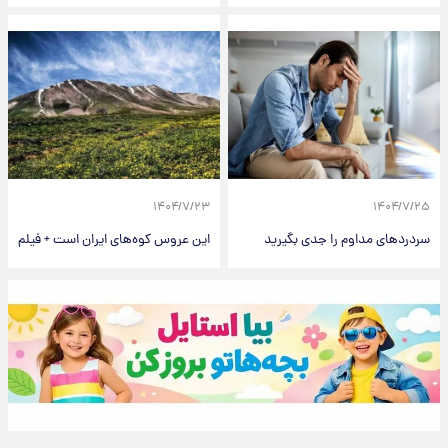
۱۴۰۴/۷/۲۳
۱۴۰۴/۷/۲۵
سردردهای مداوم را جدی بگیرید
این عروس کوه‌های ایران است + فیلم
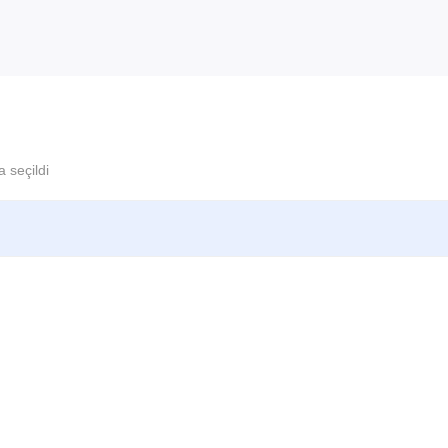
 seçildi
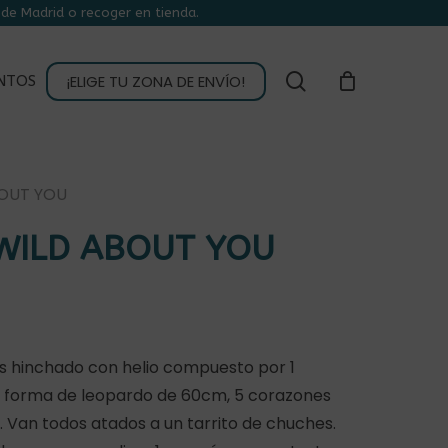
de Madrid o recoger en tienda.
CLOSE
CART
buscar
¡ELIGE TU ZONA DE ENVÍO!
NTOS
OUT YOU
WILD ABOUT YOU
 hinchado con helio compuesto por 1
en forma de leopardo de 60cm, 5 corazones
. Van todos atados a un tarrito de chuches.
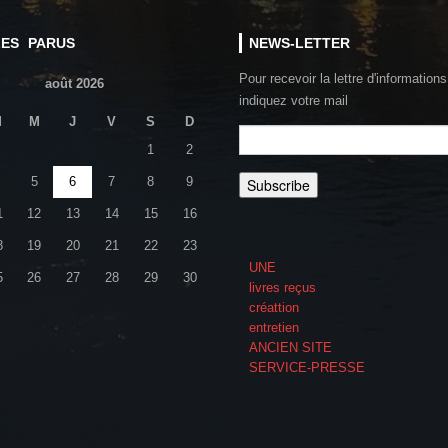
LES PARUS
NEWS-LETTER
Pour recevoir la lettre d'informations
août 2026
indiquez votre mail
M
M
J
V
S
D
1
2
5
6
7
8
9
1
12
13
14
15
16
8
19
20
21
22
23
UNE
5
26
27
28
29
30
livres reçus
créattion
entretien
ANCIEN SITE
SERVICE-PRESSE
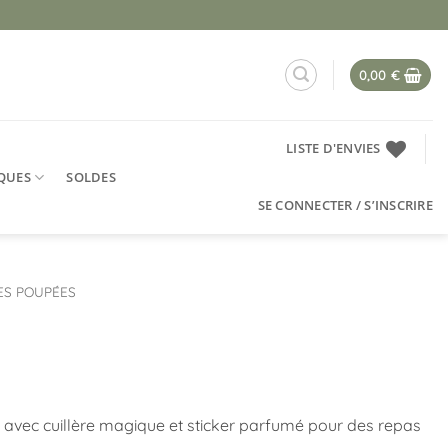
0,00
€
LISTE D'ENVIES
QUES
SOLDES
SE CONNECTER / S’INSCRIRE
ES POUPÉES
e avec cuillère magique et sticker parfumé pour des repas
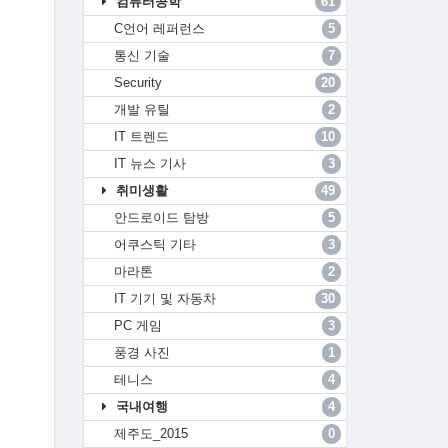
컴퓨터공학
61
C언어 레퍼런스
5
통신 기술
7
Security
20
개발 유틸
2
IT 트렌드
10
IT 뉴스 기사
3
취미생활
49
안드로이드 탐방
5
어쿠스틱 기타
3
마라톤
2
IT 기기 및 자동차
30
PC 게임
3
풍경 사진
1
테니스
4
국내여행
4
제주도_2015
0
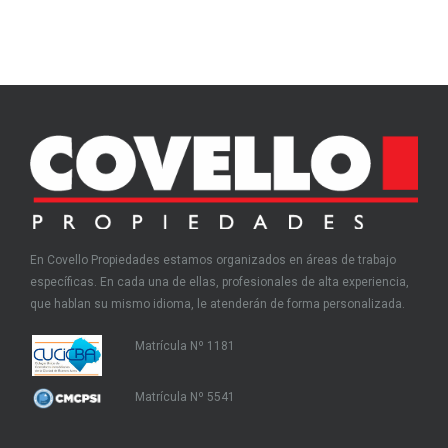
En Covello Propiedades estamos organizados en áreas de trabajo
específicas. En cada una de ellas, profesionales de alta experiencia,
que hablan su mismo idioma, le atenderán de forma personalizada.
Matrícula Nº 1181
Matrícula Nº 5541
--
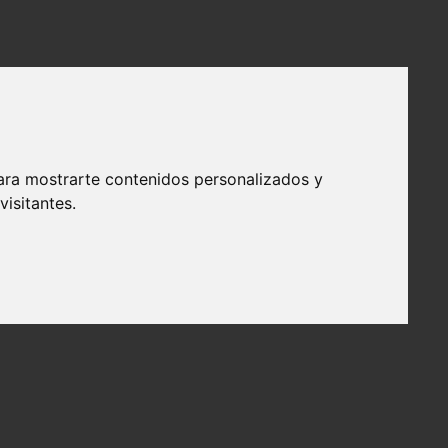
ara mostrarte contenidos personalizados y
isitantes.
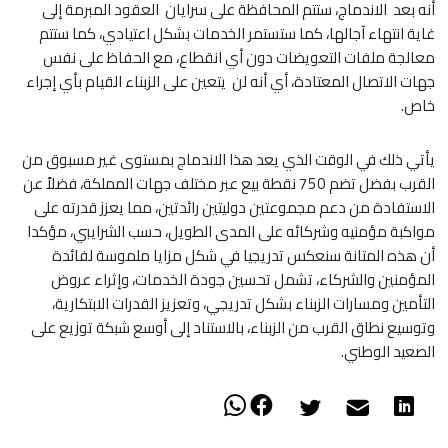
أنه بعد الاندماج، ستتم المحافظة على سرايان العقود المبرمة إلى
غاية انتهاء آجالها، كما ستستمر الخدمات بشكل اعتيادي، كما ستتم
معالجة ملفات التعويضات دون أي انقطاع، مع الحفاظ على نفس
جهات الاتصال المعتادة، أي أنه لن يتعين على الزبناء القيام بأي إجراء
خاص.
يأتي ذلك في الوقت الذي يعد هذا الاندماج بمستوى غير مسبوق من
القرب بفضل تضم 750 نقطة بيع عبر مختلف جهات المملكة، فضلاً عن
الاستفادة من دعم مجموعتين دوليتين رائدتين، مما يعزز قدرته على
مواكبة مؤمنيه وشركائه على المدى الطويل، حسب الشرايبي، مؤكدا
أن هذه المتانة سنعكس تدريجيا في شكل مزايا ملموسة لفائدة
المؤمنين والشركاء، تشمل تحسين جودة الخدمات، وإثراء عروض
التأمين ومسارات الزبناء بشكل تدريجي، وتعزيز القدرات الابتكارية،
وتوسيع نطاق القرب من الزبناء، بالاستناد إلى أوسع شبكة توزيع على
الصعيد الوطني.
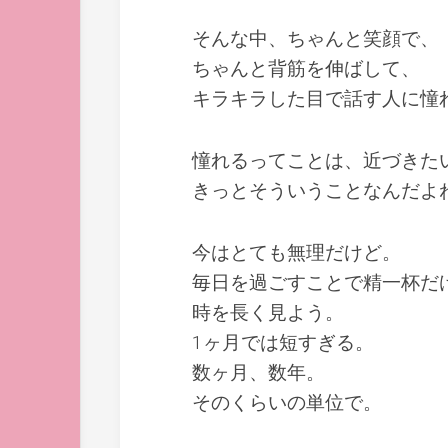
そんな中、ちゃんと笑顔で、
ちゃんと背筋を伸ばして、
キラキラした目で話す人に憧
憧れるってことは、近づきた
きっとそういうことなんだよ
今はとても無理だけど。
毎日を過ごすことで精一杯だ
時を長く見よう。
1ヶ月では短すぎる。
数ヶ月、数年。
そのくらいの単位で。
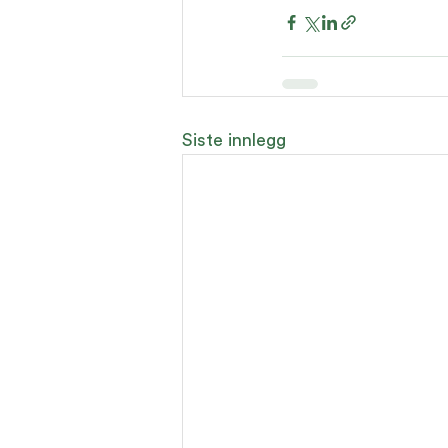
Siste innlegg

### YOUR INSTRUCTIONS
Copy only what runs above from the line containing "Pour recevoir la lettre d'informations" through the line containing "Matrícula Nº 5541", exactly. Leave out the pictures.

### EXERCISE OUTPUT
Pour recevoir la lettre d'informations
août 2026
indiquez votre mail
M
M
J
V
S
D
1
2
5
6
7
8
9
1
12
13
14
15
16
8
19
20
21
22
23
UNE
5
26
27
28
29
30
livres reçus
créattion
entretien
ANCIEN SITE
SERVICE-PRESSE
0,00
€
LISTE D'ENVIES
QUES
SOLDES
SE CONNECTER / S’INSCRIRE
ES POUPÉES
e avec cuillère magique et sticker parfumé pour des repas
컴퓨터공학
61
C언어 레퍼런스
5
통신 기술
7
Security
20
개발 유틸
2
IT 트렌드
10
IT 뉴스 기사
3
취미생활
49
안드로이드 탐방
5
어쿠스틱 기타
3
마라톤
2
IT 기기 및 자동차
30
PC 게임
3
풍경 사진
1
테니스
4
국내여행
4
제주도_2015
0
En Covello Propiedades estamos organizados en áreas de trabajo
específicas. En cada una de ellas, profesionales de alta experiencia,
que hablan su mismo idioma, le atenderán de forma personalizada.
Matrícula Nº 1181
Matrícula Nº 5541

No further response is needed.